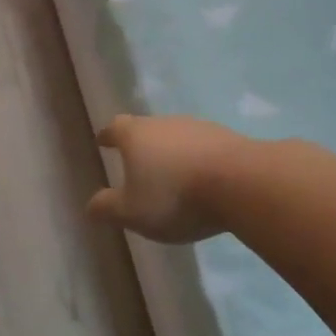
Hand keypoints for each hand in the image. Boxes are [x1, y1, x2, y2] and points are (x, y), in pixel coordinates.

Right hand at [87, 114, 246, 242]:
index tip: (103, 141)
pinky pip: (205, 149)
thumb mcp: (132, 212)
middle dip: (141, 145)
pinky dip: (199, 161)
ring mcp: (201, 128)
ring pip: (178, 137)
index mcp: (136, 135)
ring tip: (172, 174)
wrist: (243, 184)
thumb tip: (91, 205)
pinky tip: (203, 181)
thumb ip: (108, 208)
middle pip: (148, 129)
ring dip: (173, 153)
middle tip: (137, 162)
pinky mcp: (231, 140)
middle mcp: (166, 123)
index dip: (107, 136)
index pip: (115, 128)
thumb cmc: (175, 196)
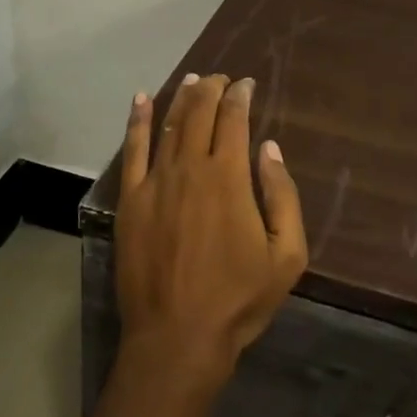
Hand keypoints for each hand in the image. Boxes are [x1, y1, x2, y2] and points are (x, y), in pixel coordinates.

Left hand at [115, 74, 307, 382]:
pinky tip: (142, 100)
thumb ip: (282, 196)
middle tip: (221, 77)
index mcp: (229, 177)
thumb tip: (269, 148)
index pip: (234, 120)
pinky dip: (138, 121)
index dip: (240, 96)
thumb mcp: (286, 255)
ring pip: (169, 125)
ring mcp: (155, 183)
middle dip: (211, 88)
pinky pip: (132, 151)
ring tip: (192, 80)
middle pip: (199, 113)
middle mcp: (190, 168)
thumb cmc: (238, 298)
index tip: (246, 84)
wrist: (176, 338)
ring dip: (182, 98)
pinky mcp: (130, 201)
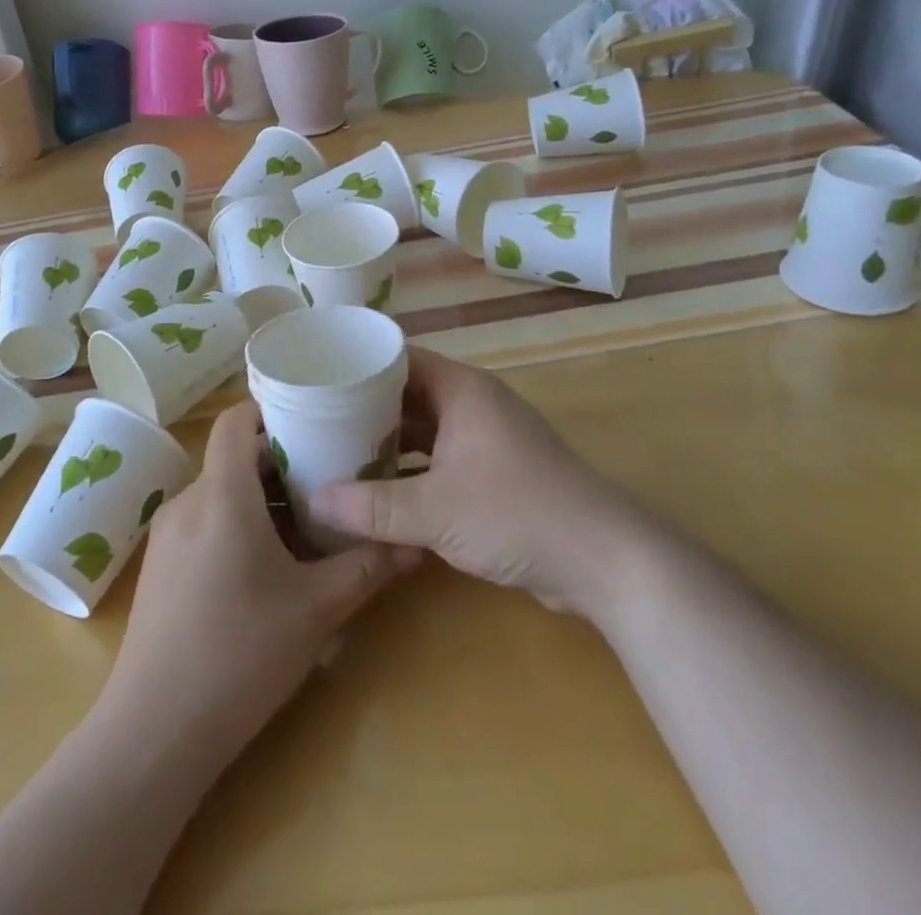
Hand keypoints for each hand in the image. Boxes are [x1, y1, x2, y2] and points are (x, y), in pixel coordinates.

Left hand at [98, 400, 418, 761]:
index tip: (314, 417)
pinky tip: (268, 566)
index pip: (235, 419)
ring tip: (308, 523)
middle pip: (235, 456)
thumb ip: (367, 569)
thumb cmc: (239, 655)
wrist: (155, 732)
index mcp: (221, 494)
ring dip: (263, 497)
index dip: (271, 408)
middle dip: (282, 461)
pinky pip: (204, 521)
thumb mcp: (316, 610)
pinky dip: (238, 523)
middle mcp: (188, 501)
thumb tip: (415, 545)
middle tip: (330, 475)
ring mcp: (168, 534)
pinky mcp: (161, 565)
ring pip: (221, 492)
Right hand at [310, 347, 654, 622]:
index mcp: (462, 390)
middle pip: (408, 394)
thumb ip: (372, 506)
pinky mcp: (496, 474)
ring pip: (424, 429)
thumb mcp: (435, 511)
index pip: (399, 358)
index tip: (317, 376)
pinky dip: (411, 469)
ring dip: (387, 442)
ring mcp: (487, 439)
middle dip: (365, 408)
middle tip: (316, 419)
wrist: (604, 562)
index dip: (359, 364)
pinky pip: (441, 458)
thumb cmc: (516, 514)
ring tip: (337, 453)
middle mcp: (473, 404)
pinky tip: (379, 489)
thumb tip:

■ What to work on:
Nothing but the lines from the first line of the records above to the line with "thumb cmc: (175, 196)", inclusive, should be transcribed exactly, and the pictures must be left out.

■ Solved exercise:
Hand keypoints for each hand in the image. Boxes are [x1, y1, x2, y2] and points are (x, y), in pixel coordinates.

Right hand at [87, 114, 246, 242]:
index tip: (103, 141)
pinky pip: (205, 149)
thumb mcp: (132, 212)
middle dip: (141, 145)
pinky dip: (199, 161)
ring mcp: (201, 128)
ring pip: (178, 137)
index mcp: (136, 135)
ring tip: (172, 174)
wrist: (243, 184)
thumb tip: (91, 205)
pinky tip: (203, 181)
thumb ip: (108, 208)
middle pip: (148, 129)
ring dip: (173, 153)
middle tip: (137, 162)
pinky mcp: (231, 140)
middle mcp: (166, 123)
index dip: (107, 136)
index pip: (115, 128)
thumb cmc: (175, 196)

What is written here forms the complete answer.